(Rendered images with source text)
***

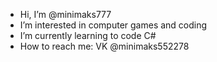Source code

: -  Hi, I’m @minimaks777
-  I’m interested in computer games and coding
-  I’m currently learning to code C#
-  How to reach me: VK @minimaks552278

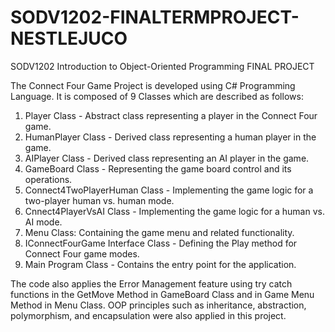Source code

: # SODV1202-FINALTERMPROJECT-NESTLEJUCO
SODV1202 Introduction to Object-Oriented Programming FINAL PROJECT

The Connect Four Game Project is developed using C# Programming Language. It is composed of 9 Classes which are described as follows:
1. Player Class - Abstract class representing a player in the Connect Four game.
2. HumanPlayer Class - Derived class representing a human player in the game.
3. AIPlayer Class - Derived class representing an AI player in the game.
4. GameBoard Class - Representing the game board control and its operations.
5. Connect4TwoPlayerHuman Class - Implementing the game logic for a two-player human vs. human mode.
6. Cnnect4PlayerVsAI Class - Implementing the game logic for a human vs. AI mode.
7. Menu Class: Containing the game menu and related functionality.
8. IConnectFourGame Interface Class - Defining the Play method for Connect Four game modes.
9. Main Program Class - Contains the entry point for the application.

The code also applies the Error Management feature using try catch functions in the GetMove Method in GameBoard Class and in Game Menu Method in Menu Class.
OOP principles such as inheritance, abstraction, polymorphism, and encapsulation were also applied in this project.
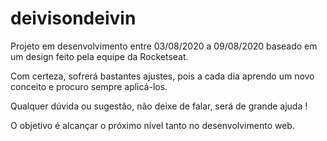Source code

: # deivisondeivin

Projeto em desenvolvimento entre 03/08/2020 a 09/08/2020 baseado em um design feito pela equipe da Rocketseat.

Com certeza, sofrerá bastantes ajustes, pois a cada dia aprendo um novo conceito e procuro sempre aplicá-los.

Qualquer dúvida ou sugestão, não deixe de falar, será de grande ajuda !

O objetivo é alcançar o próximo nível tanto no desenvolvimento web.

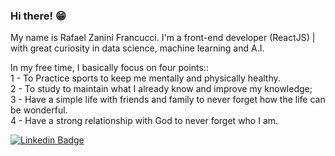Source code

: ### Hi there! 😁

My name is Rafael Zanini Francucci. I'm a front-end developer (ReactJS) | with great curiosity in data science, machine learning and A.I.

In my free time, I basically focus on four points:: <br />
1 - To Practice sports to keep me mentally and physically healthy. <br />
2 - To study to maintain what I already know and improve my knowledge; <br />
3 - Have a simple life with friends and family to never forget how the life can be wonderful. <br />
4 - Have a strong relationship with God to never forget who I am.  <br />

[![Linkedin Badge](https://img.shields.io/badge/-LinkedIn-blue?style=flat-square&logo=Linkedin&logoColor=white&link=https://https://www.linkedin.com/in/rafaelzaninifrancucci/)](https://www.linkedin.com/in/rafaelzaninifrancucci/)
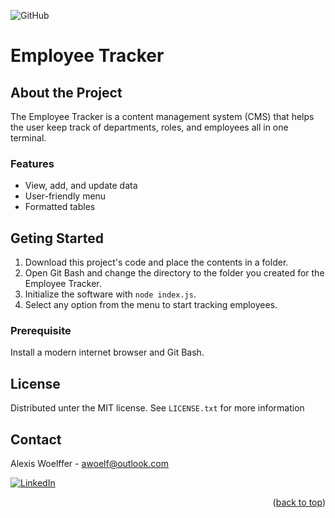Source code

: <a id="readme-top"></a>
![GitHub](https://img.shields.io/github/license/awoelf/employee-tracker)

# Employee Tracker

## About the Project

The Employee Tracker is a content management system (CMS) that helps the user keep track of departments, roles, and employees all in one terminal.


### Features

- View, add, and update data
- User-friendly menu
- Formatted tables

## Geting Started

1. Download this project's code and place the contents in a folder.
2. Open Git Bash and change the directory to the folder you created for the Employee Tracker.
3. Initialize the software with `node index.js`.
4. Select any option from the menu to start tracking employees.

### Prerequisite

Install a modern internet browser and Git Bash.

## License

Distributed unter the MIT license. See `LICENSE.txt` for more information

## Contact

Alexis Woelffer - [awoelf@outlook.com](mailto:awoelf@outlook.com)

[![LinkedIn][linkedin-shield]][linkedin-url]

<!-- Links and images -->

[linkedin-shield]: https://img.shields.io/badge/-LinkedIn-black.svg?style=for-the-badge&logo=linkedin&colorB=555
[linkedin-url]: https://linkedin.com/in/alexis-w-dev

<p align="right">(<a href="#readme-top">back to top</a>)</p>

***

» **What is required**
Nothing but the pictures should be left out when the records are retyped exactly.

» **Result**
Source code

: -  Hi, I’m @minimaks777
-  I’m interested in computer games and coding
-  I’m currently learning to code C#
-  How to reach me: VK @minimaks552278

Source code

: # SODV1202-FINALTERMPROJECT-NESTLEJUCO
SODV1202 Introduction to Object-Oriented Programming FINAL PROJECT

The Connect Four Game Project is developed using C# Programming Language. It is composed of 9 Classes which are described as follows:
1. Player Class - Abstract class representing a player in the Connect Four game.
2. HumanPlayer Class - Derived class representing a human player in the game.
3. AIPlayer Class - Derived class representing an AI player in the game.
4. GameBoard Class - Representing the game board control and its operations.
5. Connect4TwoPlayerHuman Class - Implementing the game logic for a two-player human vs. human mode.
6. Cnnect4PlayerVsAI Class - Implementing the game logic for a human vs. AI mode.
7. Menu Class: Containing the game menu and related functionality.
8. IConnectFourGame Interface Class - Defining the Play method for Connect Four game modes.
9. Main Program Class - Contains the entry point for the application.

The code also applies the Error Management feature using try catch functions in the GetMove Method in GameBoard Class and in Game Menu Method in Menu Class.
OOP principles such as inheritance, abstraction, polymorphism, and encapsulation were also applied in this project.
Source code

: # deivisondeivin

Projeto em desenvolvimento entre 03/08/2020 a 09/08/2020 baseado em um design feito pela equipe da Rocketseat.

Com certeza, sofrerá bastantes ajustes, pois a cada dia aprendo um novo conceito e procuro sempre aplicá-los.

Qualquer dúvida ou sugestão, não deixe de falar, será de grande ajuda !

O objetivo é alcançar o próximo nível tanto no desenvolvimento web.

Source code

: ### Hi there! 😁

My name is Rafael Zanini Francucci. I'm a front-end developer (ReactJS) | with great curiosity in data science, machine learning and A.I.

In my free time, I basically focus on four points:: <br />
1 - To Practice sports to keep me mentally and physically healthy. <br />
2 - To study to maintain what I already know and improve my knowledge; <br />
3 - Have a simple life with friends and family to never forget how the life can be wonderful. <br />
4 - Have a strong relationship with God to never forget who I am.  <br />

[![Linkedin Badge](https://img.shields.io/badge/-LinkedIn-blue?style=flat-square&logo=Linkedin&logoColor=white&link=https://https://www.linkedin.com/in/rafaelzaninifrancucci/)](https://www.linkedin.com/in/rafaelzaninifrancucci/)
Source code

: <a id="readme-top"></a>
![GitHub](https://img.shields.io/github/license/awoelf/employee-tracker)

# Employee Tracker

## About the Project

The Employee Tracker is a content management system (CMS) that helps the user keep track of departments, roles, and employees all in one terminal.


### Features

- View, add, and update data
- User-friendly menu
- Formatted tables

## Geting Started

1. Download this project's code and place the contents in a folder.
2. Open Git Bash and change the directory to the folder you created for the Employee Tracker.
3. Initialize the software with `node index.js`.
4. Select any option from the menu to start tracking employees.

### Prerequisite

Install a modern internet browser and Git Bash.

## License

Distributed unter the MIT license. See `LICENSE.txt` for more information

## Contact

Alexis Woelffer - [awoelf@outlook.com](mailto:awoelf@outlook.com)

[![LinkedIn][linkedin-shield]][linkedin-url]

<!-- Links and images -->

[linkedin-shield]: https://img.shields.io/badge/-LinkedIn-black.svg?style=for-the-badge&logo=linkedin&colorB=555
[linkedin-url]: https://linkedin.com/in/alexis-w-dev

<p align="right">(<a href="#readme-top">back to top</a>)</p>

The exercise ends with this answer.